Image serialization is done by a shared helper, across 6 dialects covering the vision-capable providers:
DialectProviders
OpenAI image_urlOpenAI, xAI, Z.AI, OpenRouter, Copilot, GitHub Models, Moonshot, MiniMax, Bedrock-OpenAI
Anthropic blocksAnthropic (API-key + OAuth), Bedrock-Claude, MiniMax-Anthropic
Gemini inline_dataGoogle Gemini
Bedrock SDKBedrock Converse
Ollama images[]Ollama
Responses input_imageOpenAI Responses
The gate is generic: catalog.HasCapability(provider, model, "vision"). Text-only API providers (StackSpot, OpenAI Assistants) automatically fall back to describe.

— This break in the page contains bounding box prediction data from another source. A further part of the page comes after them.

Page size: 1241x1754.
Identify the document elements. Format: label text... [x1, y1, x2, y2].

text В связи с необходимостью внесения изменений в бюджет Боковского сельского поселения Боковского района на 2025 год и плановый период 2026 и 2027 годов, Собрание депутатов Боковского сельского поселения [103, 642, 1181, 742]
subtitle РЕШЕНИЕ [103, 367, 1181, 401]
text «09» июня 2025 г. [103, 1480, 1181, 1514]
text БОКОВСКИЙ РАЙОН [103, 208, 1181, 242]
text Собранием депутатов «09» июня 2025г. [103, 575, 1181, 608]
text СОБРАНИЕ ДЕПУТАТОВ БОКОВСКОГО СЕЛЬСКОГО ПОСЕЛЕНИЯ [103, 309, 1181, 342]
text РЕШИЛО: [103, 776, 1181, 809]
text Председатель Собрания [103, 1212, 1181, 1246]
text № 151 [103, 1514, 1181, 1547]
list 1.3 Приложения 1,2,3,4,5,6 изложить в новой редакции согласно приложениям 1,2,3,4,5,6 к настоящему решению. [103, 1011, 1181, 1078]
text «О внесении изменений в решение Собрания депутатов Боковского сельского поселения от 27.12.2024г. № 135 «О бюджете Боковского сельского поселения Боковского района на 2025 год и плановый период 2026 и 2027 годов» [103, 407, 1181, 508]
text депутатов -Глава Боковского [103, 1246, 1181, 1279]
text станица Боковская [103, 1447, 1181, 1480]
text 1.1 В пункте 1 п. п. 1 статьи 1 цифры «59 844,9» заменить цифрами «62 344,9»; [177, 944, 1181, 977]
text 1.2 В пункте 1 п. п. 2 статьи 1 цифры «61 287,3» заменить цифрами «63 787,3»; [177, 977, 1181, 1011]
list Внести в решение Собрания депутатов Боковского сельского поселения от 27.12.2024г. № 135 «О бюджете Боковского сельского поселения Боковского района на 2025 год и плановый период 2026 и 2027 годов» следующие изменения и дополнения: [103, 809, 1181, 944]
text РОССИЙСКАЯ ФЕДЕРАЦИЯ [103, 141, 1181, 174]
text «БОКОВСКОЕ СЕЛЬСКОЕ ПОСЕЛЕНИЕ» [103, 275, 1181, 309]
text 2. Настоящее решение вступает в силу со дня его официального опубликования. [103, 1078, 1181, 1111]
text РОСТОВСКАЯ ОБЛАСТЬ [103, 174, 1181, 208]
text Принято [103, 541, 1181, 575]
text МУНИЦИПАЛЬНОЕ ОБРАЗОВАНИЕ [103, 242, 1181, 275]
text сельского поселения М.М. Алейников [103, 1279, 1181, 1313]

In the gateway (messaging channels)

Receive an image — send a photo on Telegram/WhatsApp/etc. and the gateway downloads it, then the configured model sees it (native or describe-fallback, same logic above). Image-only messages (no text) get a default analysis request. Send an image — if the agent generated/edited an image during the reply (via @image), it is attached automatically to the reply on photo-capable adapters.
VariablePurposeDefault
CHATCLI_GATEWAY_IMAGE_REPLYAttach a generated/edited image to the reply: auto / neverauto
CHATCLI_GATEWAY_MAX_IMAGE_BYTESInbound image download cap (bytes)20 MB

Configuration

/config integrations          # shows CHATCLI_VISION_*, CHATCLI_GATEWAY_IMAGE_REPLY etc.
VariablePurposeDefault
CHATCLI_VISION_INPUTMode: auto/native/describe/offauto
CHATCLI_VISION_PROVIDERdescribe-fallback provider(auto)
CHATCLI_VISION_MODELdescribe-fallback model(auto)

Notes

  • Images cost prompt tokens (a large image can be worth hundreds/thousands of tokens). Confirm before attaching large batches on paid models.
  • The image stays in history and is re-sent on subsequent turns (standard multimodal behavior).
  • To force a specific fallback captioner: CHATCLI_VISION_PROVIDER=openai CHATCLI_VISION_MODEL=gpt-4o-mini.